The Ghana Cocoa Forest REDD+ Programme, is a strategy set by government to reduce emissions from deforestation and forest degradation over the next 20 years, whilst at the same time addressing threats that undermine ecosystem services and environmental integrity.

The strategy believes in building resilient landscapes and livelihoods, therefore, highlights the profits of non-carbon benefits such as improved forest governance.

Mr Joseph Lumumba, the Africa Regional Coordinator, TFA, said even though there were various commitments by individual bodies to tackle problems of deforestation in the landscapes, the canker was still left unsolved because it needed a collective effort on the part of stakeholders.

The objective of the workshop, he said, was therefore to drive collective action to accelerate implementation of GCFRP especially in the areas of design and architecture by mobilising the private sector to deliberate for sustainable solutions.

Mr Lumumba called on government to facilitate the engagement of the private sector to support the implementation of the programme and redirect some extension programmes to landscapes within their jurisdictions.

Mr Raymond Kofi Sakyi, a representative from the Climate Change Directorate, Forestry Commission, said over the years, the country had experienced environmental depletion activities such as logging, mining, and agricultural expansion in the cocoa, oil palm and rubber landscape, that negatively affected the environment.

“Many farmers also don’t carry out cocoa smart farm practices and expand cocoa production into forest reserves, which had led to a drastic drop in cocoa yielding.”

A more intensive implementation of the GCFRP, would thus, help to stop the expansion of cocoa into forest reserves and increase cocoa yield on same piece of land, he noted.

Mr Sakyi said the Forestry Commission had also undertaken interventions such as establishing plantation in degraded forest reserves and ‘Youth in Afforestation’ programmes to control the canker.

He recommended that interventions like planting shade trees in farms, enriching planting, introducing climate smart production systems, rehabilitating forest reserves and enforcing laws governing forest reserves be employed to develop the sector.

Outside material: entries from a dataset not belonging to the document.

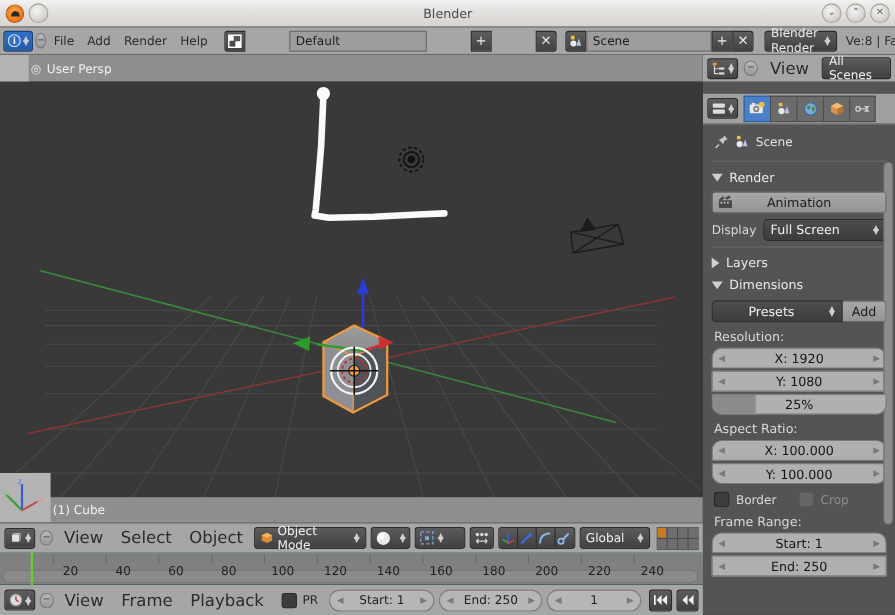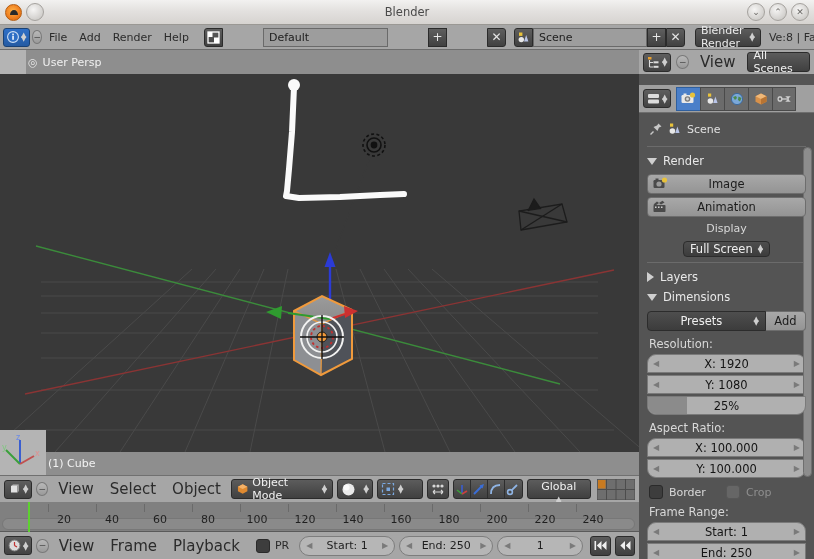"Image" div.btn-wide { html: <div> <span> <svg> <rect></rect> <rect></rect> <circle></circle> <circle></circle> </svg> </span> <span>Image</span> </div> -> none }
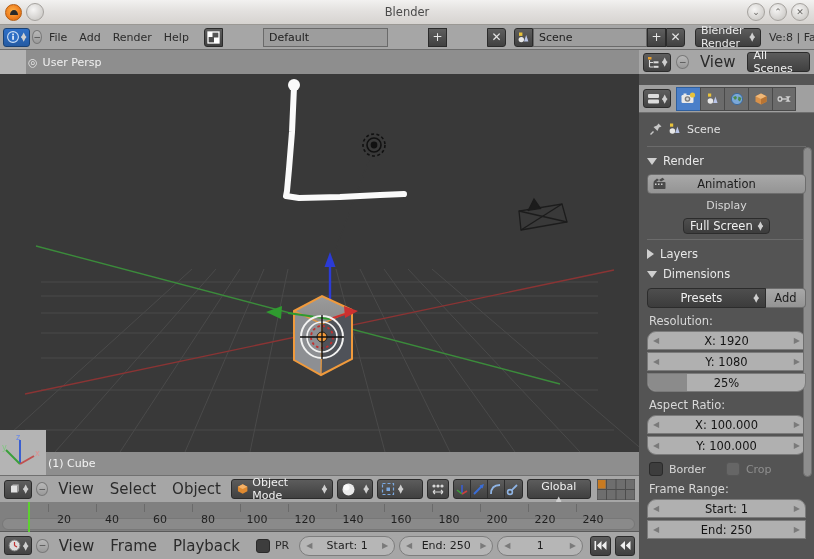"Display" .row { flex-direction: column -> none }
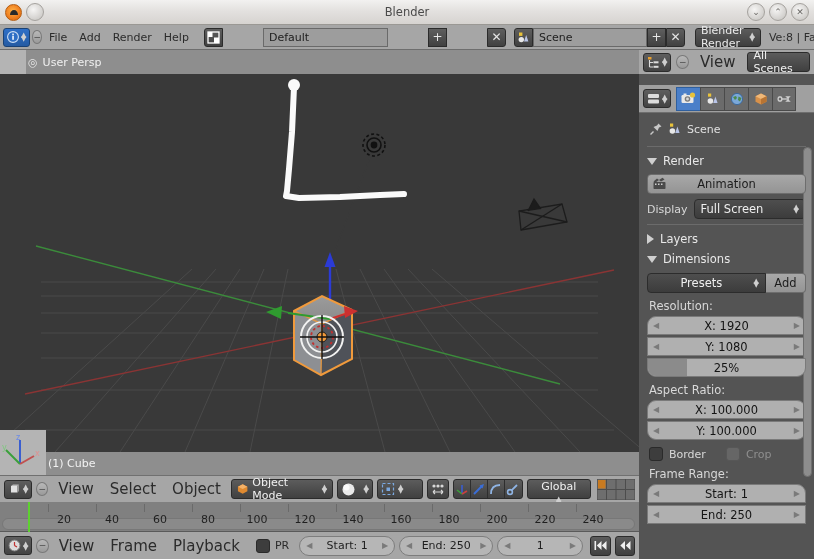"Global" div.modebtn { flex-direction: column -> none }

On the implementation frameworks, he suggested that sector agencies and developmental partners adopt strategies like reinforced governance, carbon accounting especially to donor agencies, monitoring of national forest by concerned agencies and adopting of feedback and grievance redress mechanisms.

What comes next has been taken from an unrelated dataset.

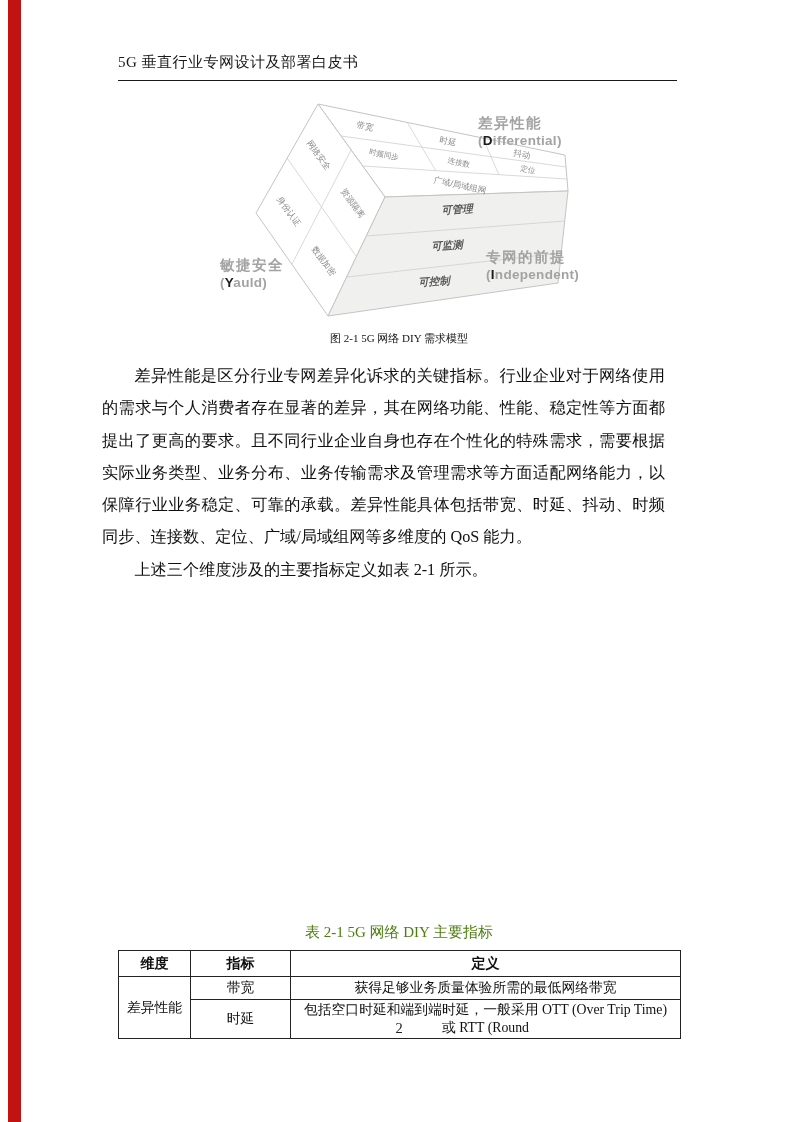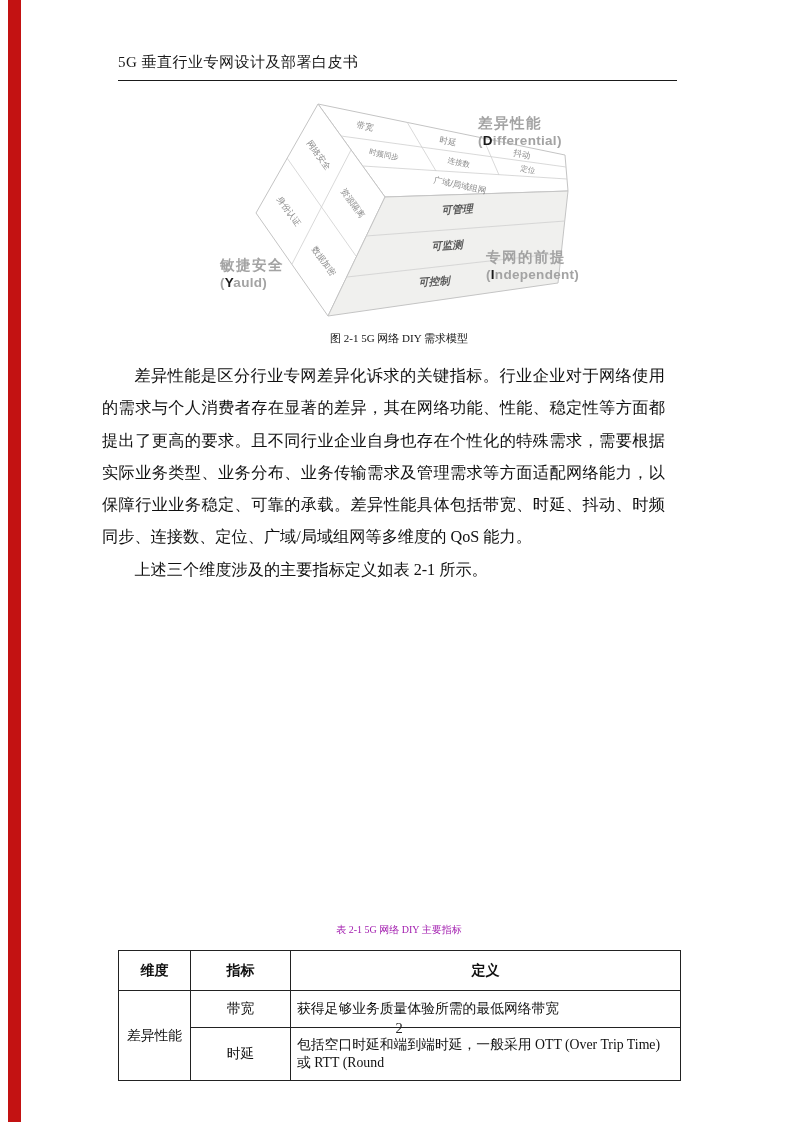"表 2-1 5G 网络 DIY" .tbl-caption { color: #a21caf -> #4d7c0f; font-size: 10px -> 15px }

Mr Kwabena Twumasi, Technical Advisor, GIZ, said the GIZ was implementing a project called, “Forestry Landscape Restoration through a Sustainable Wood Energy Value Chain,” to reduce the pressures put on forest reserves.

Under the project, the GIZ sought to rehabilitate degraded forests and reduce demand on forest especially by charcoal producers by giving them alternate sources like woodlots to produce charcoal.

It also introduced improved cook stoves that uses less quantity of charcoal as another intervention to protect forest reserves, he said.

The project partners are the Ministry of Energy, the Forestry Commission, the Energy Commission, the Environmental Protection Agency, and the IUCN Netherlands.

The workshop was attended by stakeholders from cocoa and palm oil production and donor institutions like GIZ, Africa Development Bank, Olam Ghana, Wilmar Africa, SIAT, UNDP, and Forestry Commission.